Quel 30 aprile di 161 anni fa… le gloriose giornate della Repubblica Romana

di Marco Benedetto
Pubblicato il 30 Aprile 2010 - 12:40| Aggiornato il 21 Ottobre 2010 OLTRE 6 MESI FA

Truppe francesi all'assalto del Gianicolo a Roma (Melchiorre Fontana)

Il 30 aprile è una data chiave per il Risorgimento italiano. In quel giorno, nel 1849, ebbe inizio l’assedio di Roma, di quella Roma abbandonata da tre mesi da Papa Pio IX, fuggito a Gaeta in seguito ai moti rivoluzionari, quella Roma dove era stata proclamata la Repubblica con le prime elezioni democratiche in Italia (un’Italia non ancora unita) e retta dal triumvirato di Saffi, Armellini e Mazzini.

Una data vale l’altra quando si deve scegliere per fissarne una e farne un simbolo. La fine della Repubblica romana, nata solo cinque mesi prima, è un simbolo italiano.

Rappresenta la fine di un sogno di democrazia, di un sogno di costruzione federalista dell’Italia, di un esperimento di buon governo attuato non da politici di professione ma da cittadini normali, muniti di buon senso e creatività, onesti.

Dovevano passare 11 anni perché la spallata data dai Mille di Garibaldi deponesse la gran parte d’Italia ai piedi dei Savoia. Sarebbe stata tutta un’altra cosa, una annessione fatta in modo brutale, senza rispetto per la storia delle tante anime che formano l’Italia.

Il genio di Garibaldi e l’eroismo dei suoi volontari fornirono all’unità d’Italia una facciata dietro la quale poterono svilupparsi tutti i germi dei mali che ancora oggi ci tormentano.

Il processo di unificazione dell’Italia è stato viziato fin dall’inizio da una retorica che ha reso vana e inutile qualsiasi analisi critica. La stessa etichetta di Risorgimento chiude la discussione.

Siamo ai 150 anni dalla spedizione dei Mille, dalla conquista della Sicilia da parte di Garibaldi.

L’anno prossimo faranno 150 anni dalla proclamazione dell’unità d’Italia.

Le celebrazioni sono partite, ci aggiungiamo anche noi.
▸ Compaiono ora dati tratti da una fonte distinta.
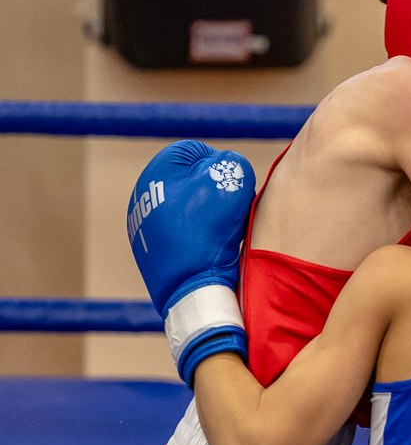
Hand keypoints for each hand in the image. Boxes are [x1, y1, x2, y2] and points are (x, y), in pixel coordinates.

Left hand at [127, 140, 255, 386]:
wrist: (191, 290)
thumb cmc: (210, 232)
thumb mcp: (233, 180)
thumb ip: (233, 161)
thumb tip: (226, 167)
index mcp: (156, 170)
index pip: (200, 153)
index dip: (223, 171)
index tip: (233, 194)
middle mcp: (143, 194)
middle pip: (194, 181)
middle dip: (215, 193)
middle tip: (228, 214)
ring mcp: (144, 224)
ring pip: (189, 207)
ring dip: (207, 215)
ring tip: (219, 234)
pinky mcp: (150, 248)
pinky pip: (181, 232)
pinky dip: (196, 236)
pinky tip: (206, 249)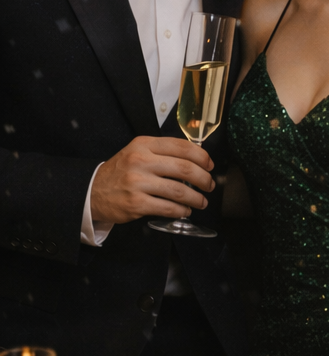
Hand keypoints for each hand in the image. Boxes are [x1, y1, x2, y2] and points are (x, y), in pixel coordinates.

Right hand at [89, 137, 214, 227]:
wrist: (92, 191)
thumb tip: (196, 159)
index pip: (182, 147)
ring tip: (201, 202)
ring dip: (196, 198)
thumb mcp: (138, 152)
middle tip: (209, 186)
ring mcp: (137, 183)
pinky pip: (168, 208)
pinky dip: (182, 210)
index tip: (209, 165)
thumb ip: (163, 152)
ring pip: (179, 191)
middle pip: (185, 169)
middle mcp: (141, 161)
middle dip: (204, 179)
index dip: (202, 157)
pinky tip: (185, 210)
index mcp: (144, 145)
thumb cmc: (121, 172)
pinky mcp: (136, 203)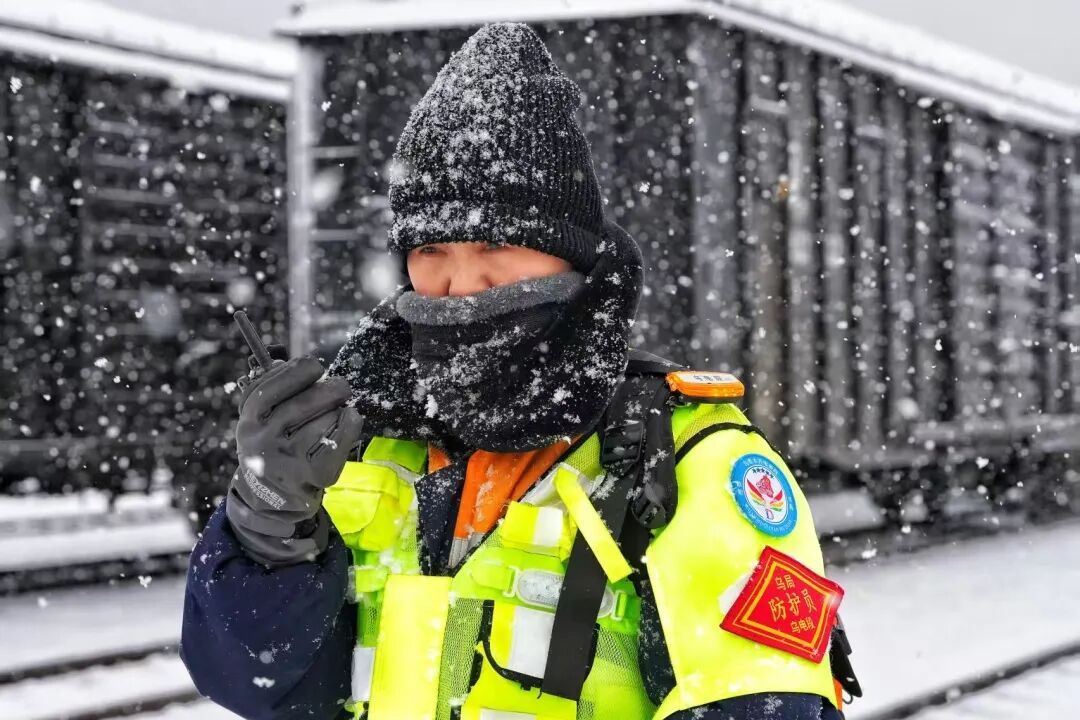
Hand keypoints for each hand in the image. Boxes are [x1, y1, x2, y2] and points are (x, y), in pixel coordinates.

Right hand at [226, 355, 362, 565]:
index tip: (315, 365)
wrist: (273, 498)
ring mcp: (286, 462)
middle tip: (342, 387)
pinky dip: (350, 425)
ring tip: (337, 412)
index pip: (269, 390)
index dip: (295, 372)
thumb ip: (271, 389)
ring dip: (338, 411)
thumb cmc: (273, 444)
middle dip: (330, 389)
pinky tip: (351, 418)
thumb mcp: (261, 419)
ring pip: (324, 421)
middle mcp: (263, 442)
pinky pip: (339, 441)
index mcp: (249, 422)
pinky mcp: (311, 477)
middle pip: (303, 404)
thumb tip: (294, 363)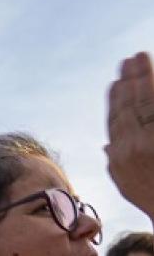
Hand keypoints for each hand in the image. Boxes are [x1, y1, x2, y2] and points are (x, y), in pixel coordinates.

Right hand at [106, 52, 153, 218]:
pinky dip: (153, 90)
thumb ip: (116, 163)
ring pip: (145, 102)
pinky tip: (152, 76)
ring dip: (143, 76)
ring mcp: (150, 142)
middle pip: (129, 107)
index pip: (115, 122)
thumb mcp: (128, 184)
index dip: (115, 100)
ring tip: (143, 58)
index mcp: (119, 158)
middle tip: (132, 59)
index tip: (115, 82)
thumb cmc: (152, 197)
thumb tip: (106, 146)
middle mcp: (132, 148)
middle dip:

Cercheremo di dare un modesto contributo, senza opere edili ovviamente, ma solo con quel che sappiamo più o meno bene fare, mettendo assieme delle parole. Non parole di oggi ma ripercorrendo quegli eventi con le parole di chi c’era, protagonisti delle entusiasmanti giornate della Repubblica Romana, protagonisti della spedizione dei Mille.

Parole emozionanti, come quelle di un inviato speciale sul campo, con la differenza che quelli non erano embedded, combattevano sul serio e sapevano scrivere altrettanto. Una forma di citizen journalist prima che li inventassero, quando ancora li chiamavano memorialisti.

Per inquadrare in uno scenario più ampio quei singoli episodi, ci darà una mano Wikipedia, la forma più moderna di enciclopedia, tutta on line, e anche la più aperta, la meno retorica, la meno italiana.

Per capire perché quella straordinaria spinta propulsiva non ha dato tutto quel che poteva e in molti casi ha dato risultati davvero deludenti, chiederemo aiuto a un economista del passato, spirito libero e non di partito, che ha analizzato con onesta e serena lucidità gli errori che hanno deviato la crescita della pianta.

Anche in questo caso non dobbiamo farci fuorviare dalla retorica: tutto bene, tutto eroismo prima, tutto male, tutto sbagliato dopo. Non c’è soluzione di continuità tra prima e dopo. I grandi ingredienti della storia di qualsiasi popolo, l’avidità, la corruzione, l’idealismo, gli interessi di classe e di parte, c’erano prima dei Mille e dopo e ci sono ancora.